Prednisone is used to treat various inflammatory conditions, such as asthma, COPD, rheumatic disorders, hives, allergic reactions and inflammatory bowel disorders. It does so by decreasing immune activity, and consequently, inflammation in the body.
As prednisone decreases systemic inflammation, it can be used as part of a drug regimen to prevent rejection after organ transplantation.
Patients develop visual impairments with long-term prednisone use, as they are prone to cataracts and open angle glaucoma. This occurs because of increased production of free radicals, along with high osmotic movement of glucose in the lens of the eye. Thus, patients should be given an eye exam every 6 months.
Excess exogenous glucocorticoid intake can lead to Cushing’s syndrome, characterized by rapid weight gain, central obesity, moon facies, buffalo hump and abdominal striae. Excess mineralocorticoid activity can also lead to hypokalemia and fluid loss.
Prednisone can lead to steroid-induced osteoporosis with long-term use. Thus, patients are recommended prophylactic calcium and vitamin D. Children taking prednisone may develop growth retardation due to inhibition of osteoblast function and decreased gastrointestinal calcium absorption.
As glucocorticoid medications lead to immunosuppression, patients are more susceptible to illness. Decreased immune response may lead to infections, and patients taking prednisone should not be given live vaccines, as they may contract the illness.
These medications alter glucose metabolism in the body, and patients can develop hyperglycemia. Long-term use can lead to glucose intolerance, and often patients can be found to have glycosuria.
Use of glucocorticoids can lead to the development of peptic ulcers, along with impaired healing of existing ulcers. Thus patients with a history of ulcer disease should not take these medications long term.

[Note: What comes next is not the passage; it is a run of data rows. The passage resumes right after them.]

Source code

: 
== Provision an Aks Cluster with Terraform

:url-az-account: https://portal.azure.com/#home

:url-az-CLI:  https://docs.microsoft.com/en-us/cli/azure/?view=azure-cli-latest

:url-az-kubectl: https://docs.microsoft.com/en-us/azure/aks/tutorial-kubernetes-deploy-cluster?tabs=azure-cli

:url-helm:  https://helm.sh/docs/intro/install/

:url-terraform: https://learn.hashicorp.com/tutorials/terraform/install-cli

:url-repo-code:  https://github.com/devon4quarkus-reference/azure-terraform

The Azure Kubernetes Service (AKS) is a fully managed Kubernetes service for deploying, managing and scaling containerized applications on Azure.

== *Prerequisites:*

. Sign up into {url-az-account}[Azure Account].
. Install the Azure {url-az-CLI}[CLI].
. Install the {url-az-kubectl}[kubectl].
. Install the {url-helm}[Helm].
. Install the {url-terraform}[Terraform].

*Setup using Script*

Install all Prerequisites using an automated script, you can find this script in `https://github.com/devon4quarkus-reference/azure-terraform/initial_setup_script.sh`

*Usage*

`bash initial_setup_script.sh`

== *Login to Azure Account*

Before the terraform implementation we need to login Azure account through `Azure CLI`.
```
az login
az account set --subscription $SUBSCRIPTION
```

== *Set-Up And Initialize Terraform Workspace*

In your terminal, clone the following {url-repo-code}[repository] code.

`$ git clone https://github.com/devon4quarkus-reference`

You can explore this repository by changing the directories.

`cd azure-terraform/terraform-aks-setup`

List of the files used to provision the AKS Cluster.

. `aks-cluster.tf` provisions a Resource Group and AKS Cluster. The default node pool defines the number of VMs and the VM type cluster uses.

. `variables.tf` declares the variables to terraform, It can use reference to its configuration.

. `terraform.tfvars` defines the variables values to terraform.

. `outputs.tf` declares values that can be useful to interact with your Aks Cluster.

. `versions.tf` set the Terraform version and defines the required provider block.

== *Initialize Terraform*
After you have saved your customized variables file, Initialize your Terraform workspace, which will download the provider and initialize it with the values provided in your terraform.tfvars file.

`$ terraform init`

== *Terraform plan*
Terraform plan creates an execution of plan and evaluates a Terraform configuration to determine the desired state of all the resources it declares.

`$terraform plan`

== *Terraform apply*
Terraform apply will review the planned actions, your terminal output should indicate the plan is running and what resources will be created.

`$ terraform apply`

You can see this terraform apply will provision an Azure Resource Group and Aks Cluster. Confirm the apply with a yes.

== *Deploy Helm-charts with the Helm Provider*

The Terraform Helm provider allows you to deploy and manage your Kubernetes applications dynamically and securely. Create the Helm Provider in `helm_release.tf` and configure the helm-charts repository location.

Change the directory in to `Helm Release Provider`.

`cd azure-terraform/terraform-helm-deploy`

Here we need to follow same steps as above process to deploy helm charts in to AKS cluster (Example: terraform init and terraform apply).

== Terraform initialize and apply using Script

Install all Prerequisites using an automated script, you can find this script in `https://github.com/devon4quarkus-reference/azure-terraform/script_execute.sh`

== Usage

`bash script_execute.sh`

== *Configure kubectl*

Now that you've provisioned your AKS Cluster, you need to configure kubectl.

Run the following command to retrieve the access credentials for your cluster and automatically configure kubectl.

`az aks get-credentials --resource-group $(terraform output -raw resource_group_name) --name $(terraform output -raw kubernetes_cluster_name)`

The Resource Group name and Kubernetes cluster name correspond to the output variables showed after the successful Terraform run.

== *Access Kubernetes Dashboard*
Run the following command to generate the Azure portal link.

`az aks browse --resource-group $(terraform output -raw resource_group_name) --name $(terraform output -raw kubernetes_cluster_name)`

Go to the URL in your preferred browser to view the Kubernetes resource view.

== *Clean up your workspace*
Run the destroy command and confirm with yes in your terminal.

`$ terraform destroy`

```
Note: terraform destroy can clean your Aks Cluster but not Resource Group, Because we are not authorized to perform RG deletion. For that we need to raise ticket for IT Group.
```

Administration of steroid medications can lead to adrenal insufficiency, as the body decreases adrenal output of steroid hormones. Thus, patients who abruptly stop treatment can develop acute adrenal crisis, which is an emergency. During stress or illness, extra prednisone should be prescribed, and patients should carry a medical alert ID, as well as carry an emergency supply of the medication.
In order for the body to slowly compensate and increase output of steroid hormones, patients taking prednisone should be gradually tapered off. A sudden stop in treatment can lead to adrenal crisis.